*Exercise directions*. Set every entry down again exactly, excluding any pictures.

[Provided information Boundary: Start]

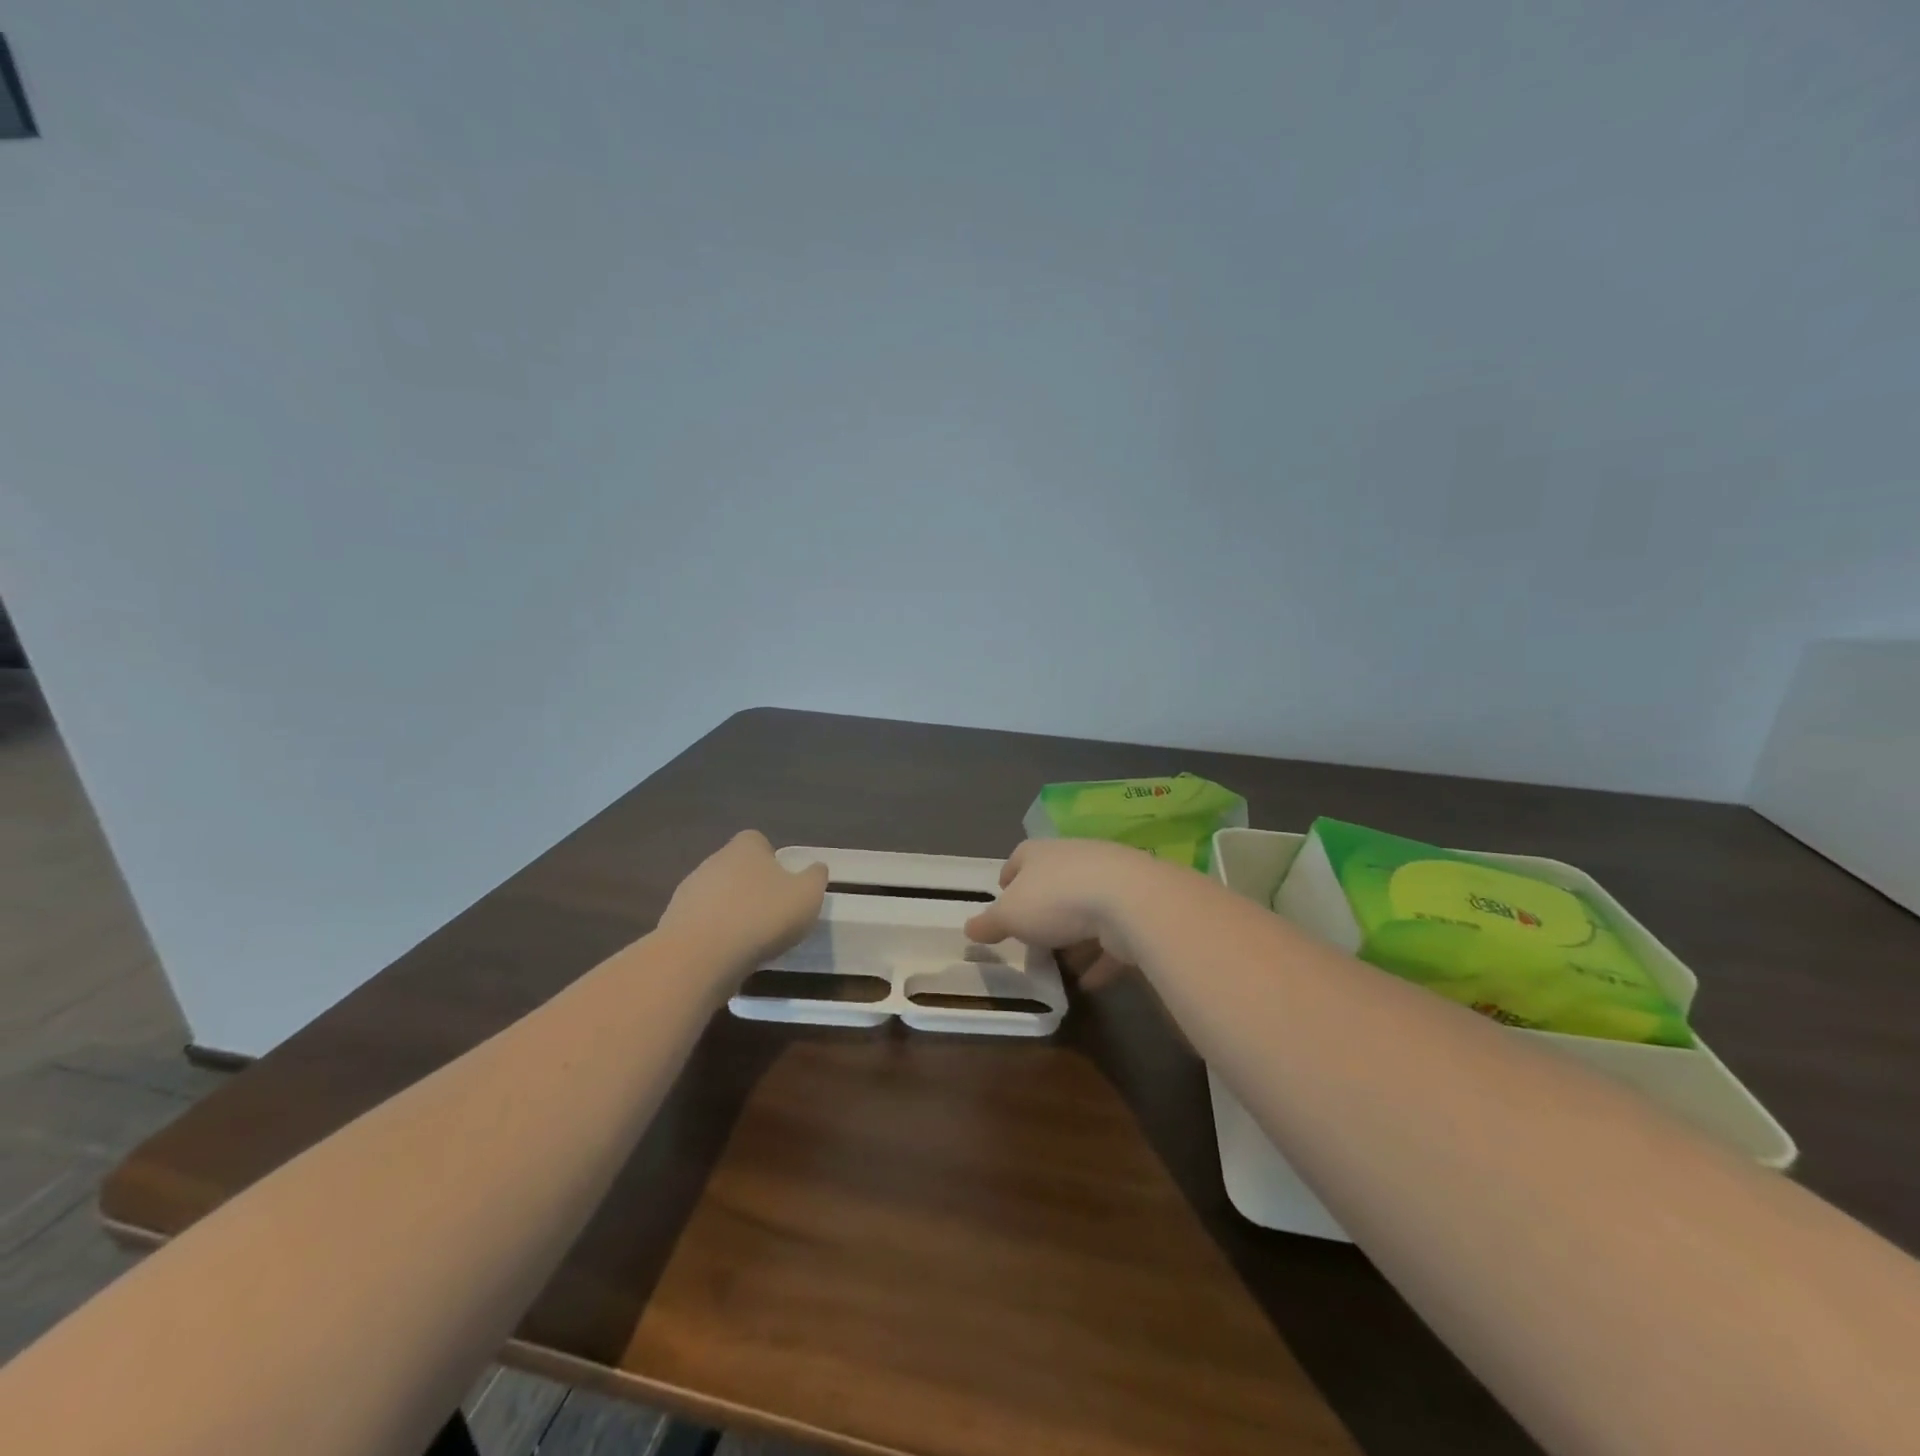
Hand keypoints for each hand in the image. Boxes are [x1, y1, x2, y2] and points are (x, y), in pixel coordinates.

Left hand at [657, 830, 827, 971]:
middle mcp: (713, 861)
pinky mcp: (673, 923)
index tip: (784, 883)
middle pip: (736, 868)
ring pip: (716, 896)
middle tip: (771, 914)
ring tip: (750, 940)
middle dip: (751, 887)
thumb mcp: (807, 895)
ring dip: (731, 912)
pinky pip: (701, 923)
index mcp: (745, 848)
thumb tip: (815, 869)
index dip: (772, 859)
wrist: (699, 957)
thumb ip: (815, 877)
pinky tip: (726, 955)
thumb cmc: (761, 917)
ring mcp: (688, 892)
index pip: (757, 841)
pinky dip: (713, 935)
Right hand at [964, 839, 1162, 986]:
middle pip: (1053, 882)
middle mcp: (1074, 859)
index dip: (1009, 878)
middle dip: (1042, 909)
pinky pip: (1111, 936)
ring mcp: (1109, 881)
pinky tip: (1089, 982)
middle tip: (1030, 936)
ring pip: (1085, 909)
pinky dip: (1099, 958)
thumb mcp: (1011, 915)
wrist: (1129, 900)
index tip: (1002, 897)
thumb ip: (990, 923)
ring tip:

[Provided information Boundary: End]

*Result below*.
Hand keypoints for each hand in the image. Boxes are [x1, y1, x2, y2] and points are (x, y), in pixel coordinates.

Left hand at [657, 830, 827, 971]:
middle mcp: (713, 861)
pinky mcp: (673, 923)
index tip: (784, 883)
middle pip: (736, 868)
ring pip: (716, 896)
middle tip: (771, 914)
ring tip: (750, 940)
middle dip: (751, 887)
thumb mcp: (807, 895)
ring dip: (731, 912)
pinky pip: (701, 923)
index mcp: (745, 848)
thumb tip: (815, 869)
index dip: (772, 859)
wrist: (699, 957)
thumb ip: (815, 877)
pinky tip: (726, 955)
thumb cmc: (761, 917)
ring mcp: (688, 892)
index pip: (757, 841)
pinky dip: (713, 935)
Right hand at [964, 839, 1162, 986]:
middle pip: (1053, 882)
middle mcp: (1074, 859)
index dip: (1009, 878)
middle dip: (1042, 909)
pinky pip: (1111, 936)
ring mcp: (1109, 881)
pinky tip: (1089, 982)
middle tip: (1030, 936)
ring pip: (1085, 909)
pinky dip: (1099, 958)
thumb mcp: (1011, 915)
wrist: (1129, 900)
index tip: (1002, 897)
thumb ip: (990, 923)
ring tip:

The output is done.